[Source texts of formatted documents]
____________________

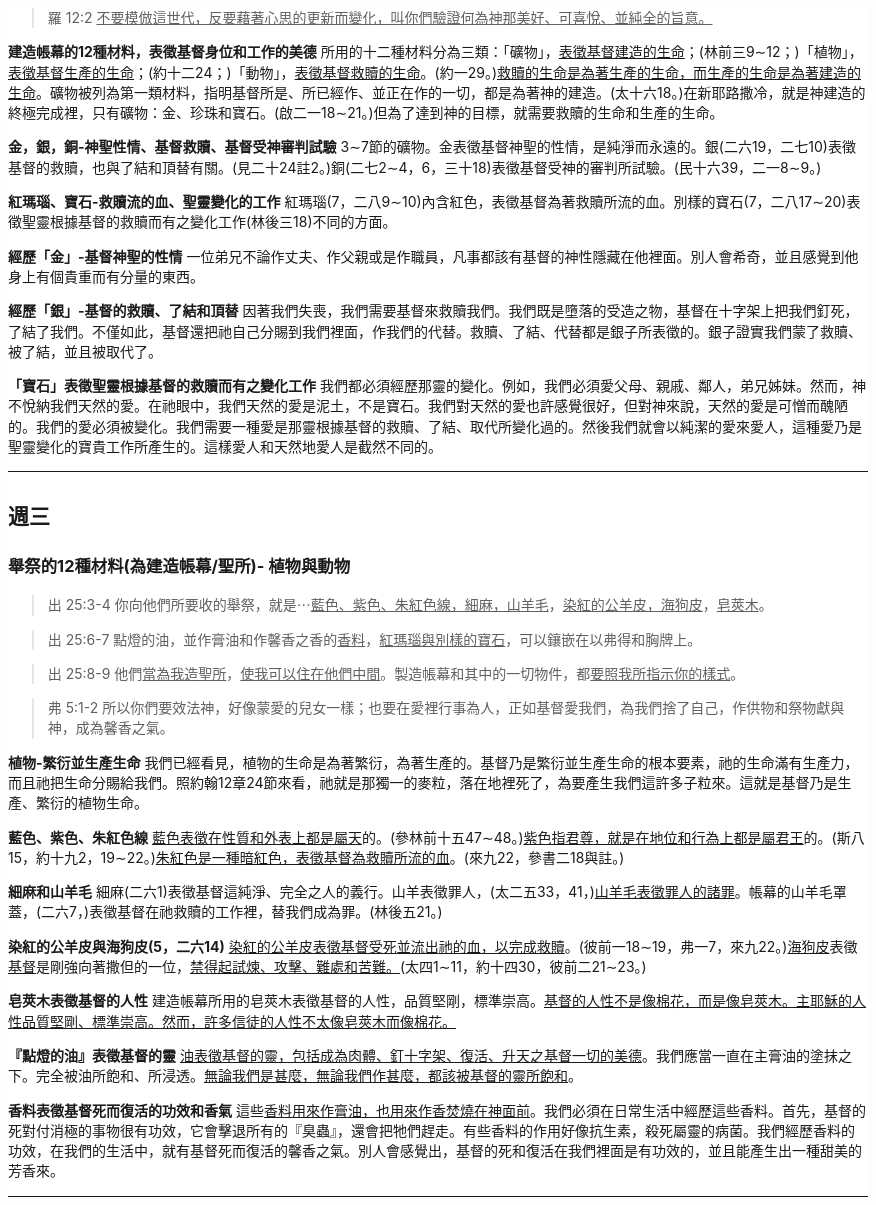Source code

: > 羅 12:2 <u>不要模</u><u>倣</u><u>這世代，反要藉著心思的更新而變化，叫你們驗證何</u><u>為神那美好</u><u>、可喜悅、</u><u>並純全</u><u>的旨意。</u>

**建造帳幕的12種材料，表徵基督身位和工作的美德** 所用的十二種材料分為三類：「礦物」，<u>表徵基督建造的生命</u>；(林前三9∼12；)「植物」，<u>表徵基督生產的生命</u>；(約十二24；)「動物」，<u>表徵基督救贖的生命</u>。(約一29。)<u>救贖的生命是為著生產的生命</u><u>，而生產的生命是為著建造的生命</u>。礦物被列為第一類材料，指明基督所是、所已經作、並正在作的一切，都是為著神的建造。(太十六18。)在新耶路撒冷，就是神建造的終極完成裡，只有礦物：金、珍珠和寶石。(啟二一18∼21。)但為了達到神的目標，就需要救贖的生命和生產的生命。

**金，銀，銅-神聖性情、基督救贖、基督受神審判試驗** 3∼7節的礦物。金表徵基督神聖的性情，是純淨而永遠的。銀(二六19，二七10)表徵基督的救贖，也與了結和頂替有關。(見二十24註2。)銅(二七2∼4，6，三十18)表徵基督受神的審判所試驗。(民十六39，二一8∼9。)

**紅瑪瑙、寶石-救贖流的血、聖靈變化的工作** 紅瑪瑙(7，二八9∼10)內含紅色，表徵基督為著救贖所流的血。別樣的寶石(7，二八17∼20)表徵聖靈根據基督的救贖而有之變化工作(林後三18)不同的方面。

**經歷「金」-基督神聖的性情** 一位弟兄不論作丈夫、作父親或是作職員，凡事都該有基督的神性隱藏在他裡面。別人會希奇，並且感覺到他身上有個貴重而有分量的東西。

**經歷「銀」-基督的救贖、了結和頂替** 因著我們失喪，我們需要基督來救贖我們。我們既是墮落的受造之物，基督在十字架上把我們釘死，了結了我們。不僅如此，基督還把祂自己分賜到我們裡面，作我們的代替。救贖、了結、代替都是銀子所表徵的。銀子證實我們蒙了救贖、被了結，並且被取代了。

**「寶石」表徵聖靈根據基督的救贖而有之變化工作** 我們都必須經歷那靈的變化。例如，我們必須愛父母、親戚、鄰人，弟兄姊妹。然而，神不悅納我們天然的愛。在祂眼中，我們天然的愛是泥土，不是寶石。我們對天然的愛也許感覺很好，但對神來說，天然的愛是可憎而醜陋的。我們的愛必須被變化。我們需要一種愛是那靈根據基督的救贖、了結、取代所變化過的。然後我們就會以純潔的愛來愛人，這種愛乃是聖靈變化的寶貴工作所產生的。這樣愛人和天然地愛人是截然不同的。

___

## 週三

### 舉祭的12種材料(為建造帳幕/聖所)- 植物與動物

> 出 25:3-4 你向他們所要收的舉祭，就是⋯<u>藍色、紫色、朱紅色線，細麻，山羊毛</u>，<u>染紅的公羊皮，海狗皮</u>，<u>皂莢木</u>。

> 出 25:6-7	點燈的油，並作膏油和作馨香之香的<u>香料</u>，<u>紅瑪瑙與別樣的寶石</u>，可以鑲嵌在以弗得和胸牌上。

> 出 25:8-9  他們<u>當為</u><u>我造聖所</u>，<u>使我可以住在他們中間</u>。製造帳幕和其中的一切物件，都<u>要照我所指示你的樣式</u>。

> 弗 5:1-2	所以你們要效法神，好像蒙愛的兒女一樣；也要在愛裡行事為人，正如基督愛我們，為我們捨了自己，作供物和祭物獻與神，成為馨香之氣。

**植物-繁衍並生產生命** 我們已經看見，植物的生命是為著繁衍，為著生產的。基督乃是繁衍並生產生命的根本要素，祂的生命滿有生產力，而且祂把生命分賜給我們。照約翰12章24節來看，祂就是那獨一的麥粒，落在地裡死了，為要產生我們這許多子粒來。這就是基督乃是生產、繁衍的植物生命。

**藍色、紫色、朱紅色線** <u>藍色表徵在性質和外表上都是屬天</u>的。(參林前十五47∼48。)<u>紫色指君尊</u><u>，就是在地位和行為上都是屬君王</u>的。(斯八15，約十九2，19∼22。)<u>朱紅色是一種暗紅色，表徵基督為救贖所流的血</u>。(來九22，參書二18與註。)

**細麻和山羊毛** 細麻(二六1)表徵基督這純淨、完全之人的義行。山羊表徵罪人，(太二五33，41，)<u>山羊毛表徵罪人</u><u>的諸罪</u>。帳幕的山羊毛罩蓋，(二六7，)表徵基督在祂救贖的工作裡，替我們成為罪。(林後五21。)

**染紅的公羊皮與海狗皮(5，二六14)** <u>染紅的公羊皮表徵基督受死並流出</u><u>祂</u><u>的血，以完成救贖</u>。(彼前一18∼19，弗一7，來九22。)<u>海狗皮</u>表徵<u>基督</u>是剛強向著撒但的一位，<u>禁得起試煉、攻擊、難處和苦難。</u>(太四1∼11，約十四30，彼前二21∼23。)

**皂莢木表徵基督的人性** 建造帳幕所用的皂莢木表徵基督的人性，品質堅剛，標準崇高。<u>基督的人性不是像棉花，而是像皂莢木。主耶穌的人性品質堅剛、標準崇高。然而，許多信徒的人性不太像皂莢木而像棉花。</u>

**『點燈的油』表徵基督的靈** <u>油表徵基督的靈，包括成為肉體、釘十字架、復活、升天之基督一切的美德</u>。我們應當一直在主膏油的塗抹之下。完全被油所飽和、所浸透。<u>無論我們是甚麼，無論我們作甚麼，都該被基督的靈所飽和</u>。

**香料表徵基督死而復活的功效和香氣** 這些<u>香料用來作膏油，也用來作香焚燒在神面前</u>。我們必須在日常生活中經歷這些香料。首先，基督的死對付消極的事物很有功效，它會擊退所有的『臭蟲』，還會把牠們趕走。有些香料的作用好像抗生素，殺死屬靈的病菌。我們經歷香料的功效，在我們的生活中，就有基督死而復活的馨香之氣。別人會感覺出，基督的死和復活在我們裡面是有功效的，並且能產生出一種甜美的芳香來。

___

____________________

INSTRUCTION ▸
Your copy should hold every entry exactly as written, but none of the pictures.

RESPONSE AREA ▸
Source code

: > 羅 12:2 <u>不要模</u><u>倣</u><u>這世代，反要藉著心思的更新而變化，叫你們驗證何</u><u>為神那美好</u><u>、可喜悅、</u><u>並純全</u><u>的旨意。</u>

**建造帳幕的12種材料，表徵基督身位和工作的美德** 所用的十二種材料分為三類：「礦物」，<u>表徵基督建造的生命</u>；(林前三9∼12；)「植物」，<u>表徵基督生產的生命</u>；(約十二24；)「動物」，<u>表徵基督救贖的生命</u>。(約一29。)<u>救贖的生命是為著生產的生命</u><u>，而生產的生命是為著建造的生命</u>。礦物被列為第一類材料，指明基督所是、所已經作、並正在作的一切，都是為著神的建造。(太十六18。)在新耶路撒冷，就是神建造的終極完成裡，只有礦物：金、珍珠和寶石。(啟二一18∼21。)但為了達到神的目標，就需要救贖的生命和生產的生命。

**金，銀，銅-神聖性情、基督救贖、基督受神審判試驗** 3∼7節的礦物。金表徵基督神聖的性情，是純淨而永遠的。銀(二六19，二七10)表徵基督的救贖，也與了結和頂替有關。(見二十24註2。)銅(二七2∼4，6，三十18)表徵基督受神的審判所試驗。(民十六39，二一8∼9。)

**紅瑪瑙、寶石-救贖流的血、聖靈變化的工作** 紅瑪瑙(7，二八9∼10)內含紅色，表徵基督為著救贖所流的血。別樣的寶石(7，二八17∼20)表徵聖靈根據基督的救贖而有之變化工作(林後三18)不同的方面。

**經歷「金」-基督神聖的性情** 一位弟兄不論作丈夫、作父親或是作職員，凡事都該有基督的神性隱藏在他裡面。別人會希奇，並且感覺到他身上有個貴重而有分量的東西。

**經歷「銀」-基督的救贖、了結和頂替** 因著我們失喪，我們需要基督來救贖我們。我們既是墮落的受造之物，基督在十字架上把我們釘死，了結了我們。不僅如此，基督還把祂自己分賜到我們裡面，作我們的代替。救贖、了結、代替都是銀子所表徵的。銀子證實我們蒙了救贖、被了結，並且被取代了。

**「寶石」表徵聖靈根據基督的救贖而有之變化工作** 我們都必須經歷那靈的變化。例如，我們必須愛父母、親戚、鄰人，弟兄姊妹。然而，神不悅納我們天然的愛。在祂眼中，我們天然的愛是泥土，不是寶石。我們對天然的愛也許感覺很好，但對神來說，天然的愛是可憎而醜陋的。我們的愛必須被變化。我們需要一種愛是那靈根據基督的救贖、了結、取代所變化過的。然後我們就會以純潔的愛來愛人，這種愛乃是聖靈變化的寶貴工作所產生的。這樣愛人和天然地愛人是截然不同的。

___

## 週三

### 舉祭的12種材料(為建造帳幕/聖所)- 植物與動物

> 出 25:3-4 你向他們所要收的舉祭，就是⋯<u>藍色、紫色、朱紅色線，細麻，山羊毛</u>，<u>染紅的公羊皮，海狗皮</u>，<u>皂莢木</u>。

> 出 25:6-7	點燈的油，並作膏油和作馨香之香的<u>香料</u>，<u>紅瑪瑙與別樣的寶石</u>，可以鑲嵌在以弗得和胸牌上。

> 出 25:8-9  他們<u>當為</u><u>我造聖所</u>，<u>使我可以住在他們中間</u>。製造帳幕和其中的一切物件，都<u>要照我所指示你的樣式</u>。

> 弗 5:1-2	所以你們要效法神，好像蒙愛的兒女一樣；也要在愛裡行事為人，正如基督愛我們，為我們捨了自己，作供物和祭物獻與神，成為馨香之氣。

**植物-繁衍並生產生命** 我們已經看見，植物的生命是為著繁衍，為著生產的。基督乃是繁衍並生產生命的根本要素，祂的生命滿有生產力，而且祂把生命分賜給我們。照約翰12章24節來看，祂就是那獨一的麥粒，落在地裡死了，為要產生我們這許多子粒來。這就是基督乃是生產、繁衍的植物生命。

**藍色、紫色、朱紅色線** <u>藍色表徵在性質和外表上都是屬天</u>的。(參林前十五47∼48。)<u>紫色指君尊</u><u>，就是在地位和行為上都是屬君王</u>的。(斯八15，約十九2，19∼22。)<u>朱紅色是一種暗紅色，表徵基督為救贖所流的血</u>。(來九22，參書二18與註。)

**細麻和山羊毛** 細麻(二六1)表徵基督這純淨、完全之人的義行。山羊表徵罪人，(太二五33，41，)<u>山羊毛表徵罪人</u><u>的諸罪</u>。帳幕的山羊毛罩蓋，(二六7，)表徵基督在祂救贖的工作裡，替我們成為罪。(林後五21。)

**染紅的公羊皮與海狗皮(5，二六14)** <u>染紅的公羊皮表徵基督受死並流出</u><u>祂</u><u>的血，以完成救贖</u>。(彼前一18∼19，弗一7，來九22。)<u>海狗皮</u>表徵<u>基督</u>是剛強向著撒但的一位，<u>禁得起試煉、攻擊、難處和苦難。</u>(太四1∼11，約十四30，彼前二21∼23。)

**皂莢木表徵基督的人性** 建造帳幕所用的皂莢木表徵基督的人性，品質堅剛，標準崇高。<u>基督的人性不是像棉花，而是像皂莢木。主耶穌的人性品質堅剛、標準崇高。然而，許多信徒的人性不太像皂莢木而像棉花。</u>

**『點燈的油』表徵基督的靈** <u>油表徵基督的靈，包括成為肉體、釘十字架、復活、升天之基督一切的美德</u>。我們應當一直在主膏油的塗抹之下。完全被油所飽和、所浸透。<u>無論我們是甚麼，無論我們作甚麼，都該被基督的靈所飽和</u>。

**香料表徵基督死而復活的功效和香氣** 這些<u>香料用來作膏油，也用來作香焚燒在神面前</u>。我們必須在日常生活中經歷這些香料。首先，基督的死對付消極的事物很有功效，它會擊退所有的『臭蟲』，還會把牠們趕走。有些香料的作用好像抗生素，殺死屬靈的病菌。我們經歷香料的功效，在我們的生活中，就有基督死而復活的馨香之氣。別人會感覺出，基督的死和復活在我們裡面是有功效的，並且能產生出一種甜美的芳香來。

___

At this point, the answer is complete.